Source extract:
+ + +

Recession Squeezes Everyone

Coaching stipends are being slashed. Vice principals are being forced to double as athletic directors. Trainers' salaries are being eliminated - And that's just in the Manhattan Beach Unified School District. The sagging economy is pummeling high school athletic departments throughout Southern California, with nearly every school being hit in some way.

In the Long Beach Unified School District, most high schools will experience additional cuts in site budgets for the 2009-10 school year. This will increase the need to rely more on the fund raising efforts of boosters clubs, parents and student athletes who are already giving extra time, energy and dollars to keep sport programs running at a high level. Additionally, the Board of Education adopted a resolution on June 16 that preserved its ability to reduce employee compensation in 2009-10 if necessary.

"It's a bad deal for everybody," said Thom Simmons, a spokesman for the California Interscholastic Federation's Southern Section, the governing athletic body for 571 local schools. "When tax revenue is down, the level of services has to go down. And any time you have to cut services, whether it's for drama, band or athletics, it's just a bad deal."

High schools are not the only institutions to feel the pinch of the economy in athletics. It is being implemented at every level. UCLA Athletic Director Dan Guerrero said, "With the state -- and their university -- struggling through difficult economic times; that He, UCLA football Coach Rick Neuheisel and head basketball Coach Ben Howland have agreed to take pay cuts of 10% this year.

The three men volunteered to take cuts that were mandated for other state employees even though, because they have multi-year contracts, they were not subject to a reduction. Neuheisel was hired in December 2007 for $1.25 million a season and incentives that could add $500,000 a year. Howland received salary and incentives last year totaling $2.17 million. Guerrero recently had his base salary raised to $465,000. Needing to slash his annual budget, the athletic director said he was looking for additional areas to save. "We haven't yet approached other coaches," he said. "But we will."

How did we get to this point? What's next? Thank you to all of you who have done more with less for so many years. Fight the good fight. May the force be with you always.

+ + +

Excerpted data:
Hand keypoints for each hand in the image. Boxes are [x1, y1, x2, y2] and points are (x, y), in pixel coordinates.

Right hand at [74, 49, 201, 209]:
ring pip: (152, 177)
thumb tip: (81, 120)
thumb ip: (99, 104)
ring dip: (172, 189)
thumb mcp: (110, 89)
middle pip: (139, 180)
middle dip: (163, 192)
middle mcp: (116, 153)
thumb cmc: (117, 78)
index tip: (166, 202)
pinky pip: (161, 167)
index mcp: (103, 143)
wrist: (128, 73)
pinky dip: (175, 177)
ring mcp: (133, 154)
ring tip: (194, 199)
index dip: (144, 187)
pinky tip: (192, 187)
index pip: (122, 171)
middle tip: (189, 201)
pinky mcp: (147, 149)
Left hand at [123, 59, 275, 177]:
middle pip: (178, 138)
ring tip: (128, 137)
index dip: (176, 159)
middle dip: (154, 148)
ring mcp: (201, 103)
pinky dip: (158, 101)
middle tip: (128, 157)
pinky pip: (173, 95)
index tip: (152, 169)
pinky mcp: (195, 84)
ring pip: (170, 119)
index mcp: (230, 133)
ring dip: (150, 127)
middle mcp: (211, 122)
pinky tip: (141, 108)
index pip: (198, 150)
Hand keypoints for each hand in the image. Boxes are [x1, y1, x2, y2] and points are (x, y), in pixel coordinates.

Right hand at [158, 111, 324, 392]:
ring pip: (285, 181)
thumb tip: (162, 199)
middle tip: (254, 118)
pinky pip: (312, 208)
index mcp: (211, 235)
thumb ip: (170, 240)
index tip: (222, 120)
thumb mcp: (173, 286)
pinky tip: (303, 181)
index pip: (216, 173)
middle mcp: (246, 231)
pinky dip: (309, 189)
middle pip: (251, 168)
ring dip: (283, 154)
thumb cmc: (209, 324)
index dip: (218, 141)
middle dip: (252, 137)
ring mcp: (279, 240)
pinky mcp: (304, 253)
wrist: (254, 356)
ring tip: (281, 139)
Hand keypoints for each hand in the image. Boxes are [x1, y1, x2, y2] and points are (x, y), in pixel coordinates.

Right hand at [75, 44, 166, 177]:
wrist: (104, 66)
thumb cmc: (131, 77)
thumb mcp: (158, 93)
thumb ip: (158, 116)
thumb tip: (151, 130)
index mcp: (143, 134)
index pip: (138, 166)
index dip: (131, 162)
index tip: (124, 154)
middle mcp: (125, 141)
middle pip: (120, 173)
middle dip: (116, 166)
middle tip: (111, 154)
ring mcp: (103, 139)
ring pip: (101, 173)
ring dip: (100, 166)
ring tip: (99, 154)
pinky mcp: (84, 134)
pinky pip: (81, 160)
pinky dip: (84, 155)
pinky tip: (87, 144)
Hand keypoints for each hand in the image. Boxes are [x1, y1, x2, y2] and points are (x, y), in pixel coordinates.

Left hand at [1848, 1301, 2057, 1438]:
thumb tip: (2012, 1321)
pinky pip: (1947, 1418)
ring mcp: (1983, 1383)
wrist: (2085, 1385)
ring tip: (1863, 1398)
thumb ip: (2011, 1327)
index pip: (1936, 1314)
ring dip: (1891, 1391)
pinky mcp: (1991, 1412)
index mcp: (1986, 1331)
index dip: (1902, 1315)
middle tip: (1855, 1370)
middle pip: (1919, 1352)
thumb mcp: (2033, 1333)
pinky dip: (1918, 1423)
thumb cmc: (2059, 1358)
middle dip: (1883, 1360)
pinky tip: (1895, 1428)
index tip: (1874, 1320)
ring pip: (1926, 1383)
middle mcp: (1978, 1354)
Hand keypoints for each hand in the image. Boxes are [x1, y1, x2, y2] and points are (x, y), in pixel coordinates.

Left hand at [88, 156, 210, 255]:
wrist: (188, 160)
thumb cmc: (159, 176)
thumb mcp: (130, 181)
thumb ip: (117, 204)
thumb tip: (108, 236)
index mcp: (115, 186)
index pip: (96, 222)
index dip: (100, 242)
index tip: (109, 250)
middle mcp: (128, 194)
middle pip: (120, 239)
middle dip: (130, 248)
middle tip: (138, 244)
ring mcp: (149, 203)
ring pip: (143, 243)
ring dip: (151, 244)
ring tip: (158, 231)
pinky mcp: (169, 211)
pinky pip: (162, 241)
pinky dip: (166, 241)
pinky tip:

+ + +

Requirement: Rewrite the recession article starting at "Coaching stipends are" and ending at "in some way.", swapping "slashed" for "reduced". The material has no role in this work.

Answer space:
Coaching stipends are being reduced. Vice principals are being forced to double as athletic directors. Trainers' salaries are being eliminated - And that's just in the Manhattan Beach Unified School District. The sagging economy is pummeling high school athletic departments throughout Southern California, with nearly every school being hit in some way.